Fire Emblem Fates is finally here after four years since the release of the last installment of the long running tactical RPG franchise.
This review will be covering the Conquest side of Fire Emblem Fates, check back for a review of the Birthright side later.
Fire Emblem has had a long history of great storytelling and smart tactical gameplay, and Fates:Conquest is no different. The game takes the concept of choice and runs with it from start to finish.
Fates is beautiful, everything about it emanates this beauty from the art to the music and even the character design. The art is drawn in an anime like style for its 2d stills, but for cinematics looks fluid in appearance. This gives the game a unique flavor from previous entries, and is just breathtaking to watch.
The music of this game is also expertly made, really striking the emotions of each scene excellently and pulls at your heart when the darker parts of the story are taking place.
For Conquest the game really takes the versions “dark/night” theme to great lenghts. The colors all sing in black and purples to really sell the descent into the terrible choices the game may has you make. Even the armor the characters wear is done in a dark way, with sharp edges that give off and almost authoritative feel.
Conquest is designed to make Nohr, the protagonist kingdom in this version, look evil Germanic, with architecture that looks like old fashion German manses and castles. Names such as Castle Krakenberg also sell this notion for the player.
Fire emblem has traditionally always told a deep story that held hope for the player throughout. A goal that seems obtainable for the main character of the story.
Conquest changes this slightly. Instead of offering clear hope, it replaces it with a dream that is constantly battered down throughout the course of the nearly 15 hours story.
After the first six intro chapters the player is forced to make a choice to side with either his birth family in the light bathed country of Hoshido, or his adopted family in the night darkened country of Nohr. Conquest tell the Nohr side of the story.
The main player character, defaultly called Corrin, is battered with hard choices, self doubt and the problem of having to fight his blood siblings, sometimes to the death. This plays well in this game and really sells the drama of a character struggling to keep his morality while fighting a war against people he considers family. The game brings dark moments easy and often to really batter both Corrin and the player to make them both question their resolve.

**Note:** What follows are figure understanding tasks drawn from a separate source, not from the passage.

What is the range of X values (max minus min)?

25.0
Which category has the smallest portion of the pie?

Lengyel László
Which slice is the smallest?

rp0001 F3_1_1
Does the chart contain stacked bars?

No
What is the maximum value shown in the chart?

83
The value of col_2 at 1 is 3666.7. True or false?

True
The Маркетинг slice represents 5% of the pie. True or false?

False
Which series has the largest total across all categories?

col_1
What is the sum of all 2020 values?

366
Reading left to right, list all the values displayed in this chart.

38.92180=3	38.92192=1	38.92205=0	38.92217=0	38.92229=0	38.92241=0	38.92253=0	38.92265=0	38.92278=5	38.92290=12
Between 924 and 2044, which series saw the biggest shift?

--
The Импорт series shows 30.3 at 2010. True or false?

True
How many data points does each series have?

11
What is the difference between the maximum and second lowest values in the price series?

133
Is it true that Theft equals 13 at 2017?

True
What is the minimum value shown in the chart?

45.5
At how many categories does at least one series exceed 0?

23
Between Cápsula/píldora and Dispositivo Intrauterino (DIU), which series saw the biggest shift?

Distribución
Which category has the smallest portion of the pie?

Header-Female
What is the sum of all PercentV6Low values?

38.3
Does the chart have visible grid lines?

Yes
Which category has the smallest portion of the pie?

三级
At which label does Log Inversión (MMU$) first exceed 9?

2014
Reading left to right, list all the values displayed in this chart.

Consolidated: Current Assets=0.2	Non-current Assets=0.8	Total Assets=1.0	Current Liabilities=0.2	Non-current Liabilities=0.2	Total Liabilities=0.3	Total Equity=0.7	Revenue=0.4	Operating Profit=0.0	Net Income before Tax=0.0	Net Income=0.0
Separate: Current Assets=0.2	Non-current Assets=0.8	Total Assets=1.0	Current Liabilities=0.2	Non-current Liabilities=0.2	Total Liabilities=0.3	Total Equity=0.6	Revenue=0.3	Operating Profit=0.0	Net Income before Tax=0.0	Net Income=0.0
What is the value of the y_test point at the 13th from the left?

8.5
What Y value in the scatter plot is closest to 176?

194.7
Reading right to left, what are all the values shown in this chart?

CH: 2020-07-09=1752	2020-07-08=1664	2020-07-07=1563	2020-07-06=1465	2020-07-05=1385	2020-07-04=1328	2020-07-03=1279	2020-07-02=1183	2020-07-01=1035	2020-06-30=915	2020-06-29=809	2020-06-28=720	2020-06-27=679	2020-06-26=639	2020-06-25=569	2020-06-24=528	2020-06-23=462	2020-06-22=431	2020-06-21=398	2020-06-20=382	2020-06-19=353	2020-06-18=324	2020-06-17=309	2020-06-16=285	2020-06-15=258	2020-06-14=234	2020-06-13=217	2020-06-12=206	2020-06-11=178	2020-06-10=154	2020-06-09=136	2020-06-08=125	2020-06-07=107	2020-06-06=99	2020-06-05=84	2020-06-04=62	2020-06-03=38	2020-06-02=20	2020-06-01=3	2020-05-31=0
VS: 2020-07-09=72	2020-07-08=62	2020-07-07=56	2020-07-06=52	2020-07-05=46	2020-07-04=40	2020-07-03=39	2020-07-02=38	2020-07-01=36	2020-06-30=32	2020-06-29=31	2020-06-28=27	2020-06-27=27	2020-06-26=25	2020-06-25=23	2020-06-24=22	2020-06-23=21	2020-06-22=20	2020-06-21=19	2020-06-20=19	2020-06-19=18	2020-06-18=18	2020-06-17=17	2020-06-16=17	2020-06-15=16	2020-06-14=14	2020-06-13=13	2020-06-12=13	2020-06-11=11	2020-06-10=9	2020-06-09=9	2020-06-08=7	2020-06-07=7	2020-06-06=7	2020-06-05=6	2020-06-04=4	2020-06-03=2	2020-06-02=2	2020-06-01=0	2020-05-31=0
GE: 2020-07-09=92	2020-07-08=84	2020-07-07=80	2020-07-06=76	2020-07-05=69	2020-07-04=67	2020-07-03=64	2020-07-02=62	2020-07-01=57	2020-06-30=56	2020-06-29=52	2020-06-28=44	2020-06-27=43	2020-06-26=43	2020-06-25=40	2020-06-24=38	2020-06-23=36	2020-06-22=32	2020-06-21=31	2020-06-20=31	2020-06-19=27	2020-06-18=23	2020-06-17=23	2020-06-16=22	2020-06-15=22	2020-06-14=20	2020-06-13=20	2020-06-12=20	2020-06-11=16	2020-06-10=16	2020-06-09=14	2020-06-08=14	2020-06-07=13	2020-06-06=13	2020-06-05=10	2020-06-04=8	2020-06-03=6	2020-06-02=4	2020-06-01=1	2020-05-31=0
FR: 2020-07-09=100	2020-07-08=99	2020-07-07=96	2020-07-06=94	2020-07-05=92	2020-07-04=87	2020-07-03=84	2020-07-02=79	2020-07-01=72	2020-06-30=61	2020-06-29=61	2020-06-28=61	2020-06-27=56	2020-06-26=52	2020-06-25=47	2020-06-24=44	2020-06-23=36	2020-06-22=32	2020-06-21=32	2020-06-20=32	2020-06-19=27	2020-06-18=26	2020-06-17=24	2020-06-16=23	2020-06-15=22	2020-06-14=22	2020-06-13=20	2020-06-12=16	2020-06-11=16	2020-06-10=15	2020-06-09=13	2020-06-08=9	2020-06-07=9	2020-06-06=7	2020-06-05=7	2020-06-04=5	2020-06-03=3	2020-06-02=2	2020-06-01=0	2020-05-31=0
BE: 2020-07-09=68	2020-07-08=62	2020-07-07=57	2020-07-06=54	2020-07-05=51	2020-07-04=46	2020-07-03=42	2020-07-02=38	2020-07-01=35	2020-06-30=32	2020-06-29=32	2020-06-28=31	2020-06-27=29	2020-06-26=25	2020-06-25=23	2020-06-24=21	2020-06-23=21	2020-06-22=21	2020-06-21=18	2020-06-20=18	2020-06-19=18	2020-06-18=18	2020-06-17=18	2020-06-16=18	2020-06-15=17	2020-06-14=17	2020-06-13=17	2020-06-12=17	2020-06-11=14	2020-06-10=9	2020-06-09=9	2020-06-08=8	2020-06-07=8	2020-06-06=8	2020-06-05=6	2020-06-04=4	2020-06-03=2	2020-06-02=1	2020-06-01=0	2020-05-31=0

The character stories also remain incredibly strong. One notable example is the child of one of the main characters who is revealed to be a crossdresser. The game doesn’t cartoon the character or turn it into a gag but rather showcases the mindset and shows the character as a real person. Something other games tend to handle poorly.
Arguably this is one of the most well told Fire Emblem stories in the franchise’s history.
The gameplay of Fire Emblem remains solid. Striking a balance between the different map objectives in order to make each battle feel fresh.
The standard kill all enemies maps still take a majority of the spotlight but is supplement with some objectives like seize areas of the map, survive and escape. As this version doesn’t offer much extra maps to grow your army, each successive map tests your skills to make tactical decisions and really get the most out of the characters you have,
Some big changes did make their way to this game, such as the consolidation of the game’s long running weapon triangle to change how you approach each enemy, giving you more tactical options in dealing with certain enemy weapon classes.
Another change comes to the games support system. Traditionally the game would grant bonuses to characters that would stand next to each other in the form of stat boosts and potentially extra attacks. In Fates there are two versions of support, the traditional standing adjacent which causes an offensive support and a pairing support that offers a defensive/ movement based support.
The last notable change is the addition of the phoenix mode, which revives your fallen soldiers to the battlefield the next turn, making the game significantly easier. This is recommended for players who have never played a Fire Emblem game before and are playing to enjoy the story.
Another addition to this game is the MyCastle feature, the becomes fairly gimmicky by the end of the game but still offers some cool features for your army to use.
Fire Emblem Fates: Conquest continues the series long history of excellence with a beautiful art direction, gripping story and fun and thoughtful gameplay. The game uses its themes to really sell the dark path that Corrin has chosen and lets its ride throughout the story. If you have a 3DS this is another must have for the system.